Benefits of grassland offsets

On the broader VCM, grassland-based offsets provide a number of benefits, including:

Adaptability – Grasslands are variegated, including everything from dense prairies to pastoral cropland, and occur across a variety of climates.

Resilience – Most grasslands have proven to be less susceptible to extreme weather, including prolonged drought and wildfires, which have at times devastated forestry-based credits.

Integration – Many grassland offset projects can be integrated with current farming techniques, including no-till farming and livestock grazing.

Expanding the role of nature-based offsets

Grassland sequestration projects form part of a growing world of nature-based offsets. The image of a pristine forest as the best – or even the only – kind of nature-based offset is rapidly changing.

Forests will continue to play a vital role in the VCM, but nature-based offsets are beginning to grow beyond forestry alone.
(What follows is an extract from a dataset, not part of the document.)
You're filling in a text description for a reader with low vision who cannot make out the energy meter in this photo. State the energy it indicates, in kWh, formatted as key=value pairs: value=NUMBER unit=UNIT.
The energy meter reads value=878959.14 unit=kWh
In addition to grasslands, there’s renewed interest in the peat bogs found around the globe and more traditional wetlands. Frequently, the search for new kinds of natural carbon sinks is spurred on by weaknesses in a forestry-first approach.

In the meantime, grassland conservation provides a uniquely applicable real-world carbon sink, one that many ranchers and farmers in North America and beyond can adapt to comparatively quickly. And the timescale for many of these projects is much faster – years to restore vibrant grasslands, compared to the decades necessary to regrow a forest.

Grassland-based offsets form part of an emerging frontier for carbon sequestration, blending positive climate activism with real-world adaptability. Call it a realpolitik for the VCM, with grasslands at the heart of it all.